■ **TASK INSTRUCTIONS**
Convert every line of the rows below into a JSON list of strings, one string per line, leaving out any blank lines.

(Stored records)

···

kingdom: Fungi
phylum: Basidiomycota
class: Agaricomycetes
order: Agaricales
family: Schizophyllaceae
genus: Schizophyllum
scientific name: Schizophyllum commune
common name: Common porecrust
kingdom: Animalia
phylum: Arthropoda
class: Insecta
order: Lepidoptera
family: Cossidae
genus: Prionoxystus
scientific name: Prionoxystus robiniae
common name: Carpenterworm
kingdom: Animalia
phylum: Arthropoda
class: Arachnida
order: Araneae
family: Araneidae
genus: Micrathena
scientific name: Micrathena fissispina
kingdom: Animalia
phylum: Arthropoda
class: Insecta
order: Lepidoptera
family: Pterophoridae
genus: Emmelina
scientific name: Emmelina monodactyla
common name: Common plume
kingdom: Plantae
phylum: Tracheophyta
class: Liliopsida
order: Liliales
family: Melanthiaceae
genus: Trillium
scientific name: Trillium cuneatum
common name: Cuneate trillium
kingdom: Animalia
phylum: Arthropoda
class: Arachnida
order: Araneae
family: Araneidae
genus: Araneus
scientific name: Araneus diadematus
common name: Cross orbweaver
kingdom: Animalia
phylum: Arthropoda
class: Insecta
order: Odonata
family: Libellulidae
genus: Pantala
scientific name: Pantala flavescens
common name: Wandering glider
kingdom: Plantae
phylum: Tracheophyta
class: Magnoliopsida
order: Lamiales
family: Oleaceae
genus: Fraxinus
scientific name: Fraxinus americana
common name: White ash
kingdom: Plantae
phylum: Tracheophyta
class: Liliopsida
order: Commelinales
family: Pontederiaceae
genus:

···

■ **SOLUTION TO THE EXERCISE**
[
  "kingdom: Fungi",
  "phylum: Basidiomycota",
  "class: Agaricomycetes",
  "order: Agaricales",
  "family: Schizophyllaceae",
  "genus: Schizophyllum",
  "scientific name: Schizophyllum commune",
  "common name: Common porecrust",
  "kingdom: Animalia",
  "phylum: Arthropoda",
  "class: Insecta",
  "order: Lepidoptera",
  "family: Cossidae",
  "genus: Prionoxystus",
  "scientific name: Prionoxystus robiniae",
  "common name: Carpenterworm",
  "kingdom: Animalia",
  "phylum: Arthropoda",
  "class: Arachnida",
  "order: Araneae",
  "family: Araneidae",
  "genus: Micrathena",
  "scientific name: Micrathena fissispina",
  "kingdom: Animalia",
  "phylum: Arthropoda",
  "class: Insecta",
  "order: Lepidoptera",
  "family: Pterophoridae",
  "genus: Emmelina",
  "scientific name: Emmelina monodactyla",
  "common name: Common plume",
  "kingdom: Plantae",
  "phylum: Tracheophyta",
  "class: Liliopsida",
  "order: Liliales",
  "family: Melanthiaceae",
  "genus: Trillium",
  "scientific name: Trillium cuneatum",
  "common name: Cuneate trillium",
  "kingdom: Animalia",
  "phylum: Arthropoda",
  "class: Arachnida",
  "order: Araneae",
  "family: Araneidae",
  "genus: Araneus",
  "scientific name: Araneus diadematus",
  "common name: Cross orbweaver",
  "kingdom: Animalia",
  "phylum: Arthropoda",
  "class: Insecta",
  "order: Odonata",
  "family: Libellulidae",
  "genus: Pantala",
  "scientific name: Pantala flavescens",
  "common name: Wandering glider",
  "kingdom: Plantae",
  "phylum: Tracheophyta",
  "class: Magnoliopsida",
  "order: Lamiales",
  "family: Oleaceae",
  "genus: Fraxinus",
  "scientific name: Fraxinus americana",
  "common name: White ash",
  "kingdom: Plantae",
  "phylum: Tracheophyta",
  "class: Liliopsida",
  "order: Commelinales",
  "family: Pontederiaceae",
  "genus:"
]